Food for Thought
We have all heard the saying you are what you eat. This holds true from many things from processed foods down to the animals you purchase to feed your family. There is a difference between big box store hamburger and your local butcher shop. Similarly, this same difference applies in calves that you purchase.
Now it is up to you on what you provide for your family. You are the one that must live with that decision. I am just here to educate you and hopefully provide some guidance on how to choose.
When it comes to beef and the purchase of beef calves there are a couple different types of sellers and calves. I may catch some hate for this but oh well, it is a duty to educate the consumer on what they are getting.

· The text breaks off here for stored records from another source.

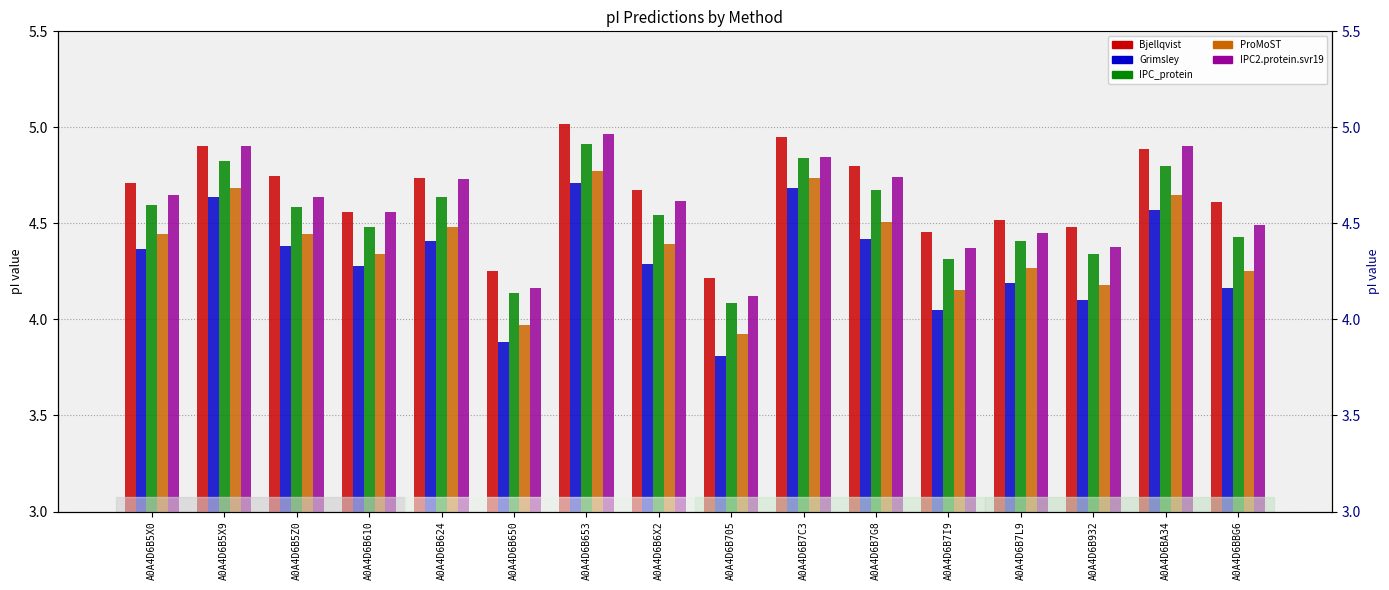

Which has a higher value, A0A4D6BBG6 or A0A4D6B7L9?

A0A4D6BBG6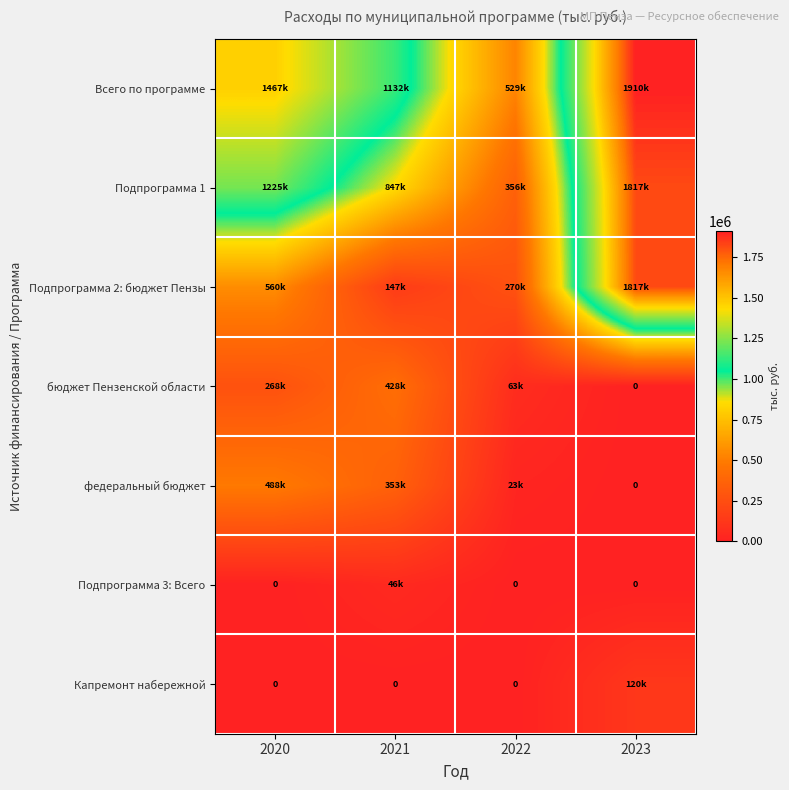

Which has a higher value, 2022 or 2023?

2023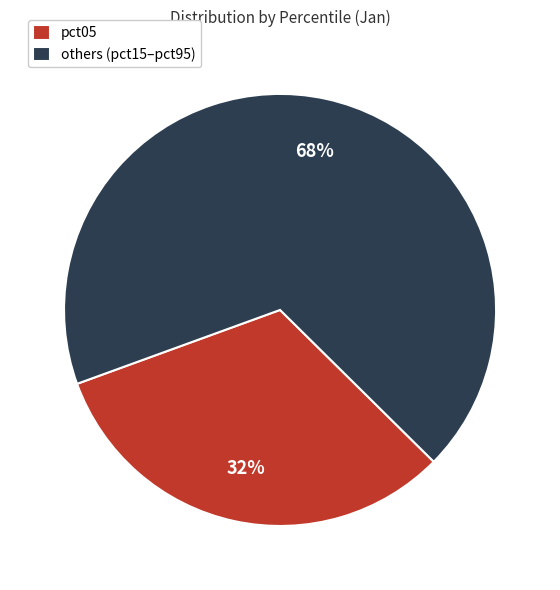

What percentage is the pct05 slice, to the nearest percent?

32%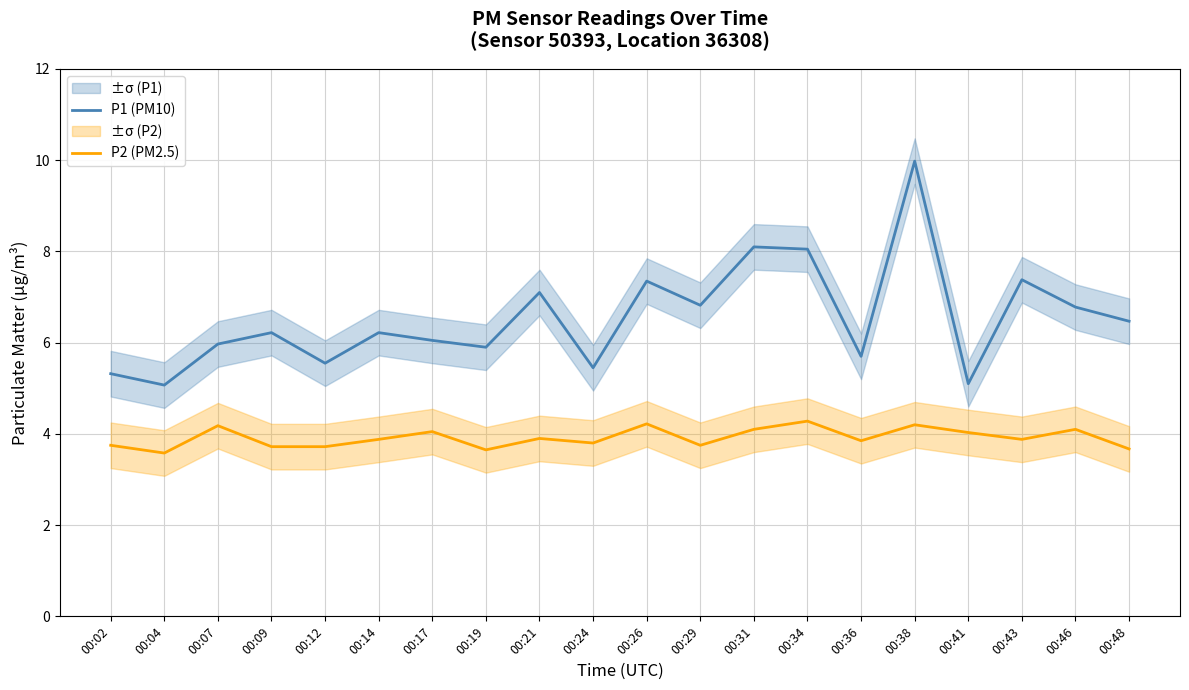

At how many categories does at least one series exceed 6?

12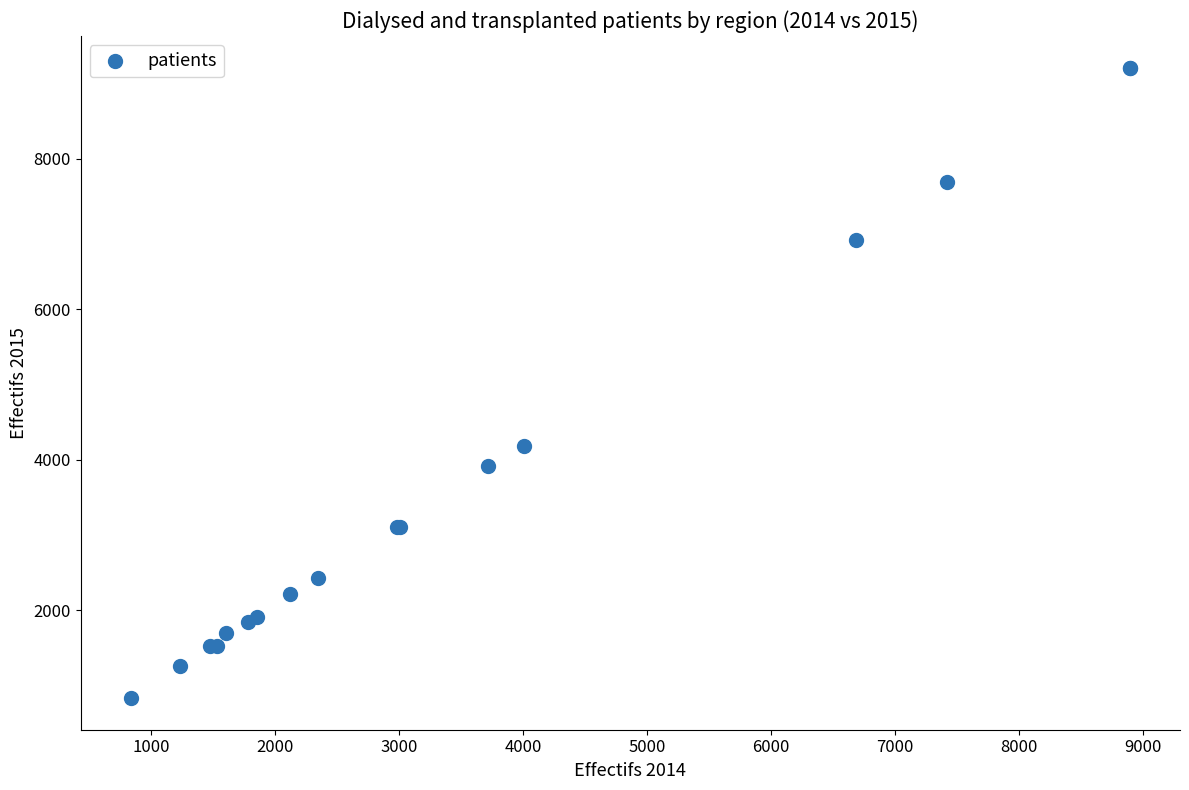

What Y value in the scatter plot is closest to 5020?

4175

1) There are the calves purchased at auctions in state and out of state that people purchase by the semi loads, many provide minimal care just to attempt to flip as quickly as possible to make a quick buck. These are the cheap calves that you see so often. These are the calves that many try to use to negotiate the premium calves as a discount.
a. Potential issues with this. Do you really know what you are getting?
b. Did it get all the colostrum needed before it went on that semi truck?
c. Was it exposed to any sicknesses on that truck?
d. How long has it been on that truck without food or water?
e. Was it showing signs of sickness so rather than treat it they just wanted to push the issue off on someone else. Hence bringing that sickness to the new farm?
f. The point is you don’t know what you are getting. It may be cheap initially but in the long run it can cost you dearly.
2) Premium calves from a family farm where the farm has a formal plan of care developed by the owner and their veterinarian. The calves are nurtured and given the required immunizations, sustenance, vet and personal care needed to provide the best future beef possible.
a. These calves aren’t the cheapest usually because the farmer has invested all of the necessary costs up front for you! In an effort to provide you the customer with the soundest beef possible.
b. The customer is given the calves history. You are given dates and names of their vaccines so you and your veterinarian can continue the same level of care.
In closing, when choosing a calf to raise for your meat. Ask the right questions, do not get bamboozled by hearing “double vaccinated” that gets thrown around a lot without much foundation. Asking the right questions will allow you to evaluate the risks for you and your family and your budget.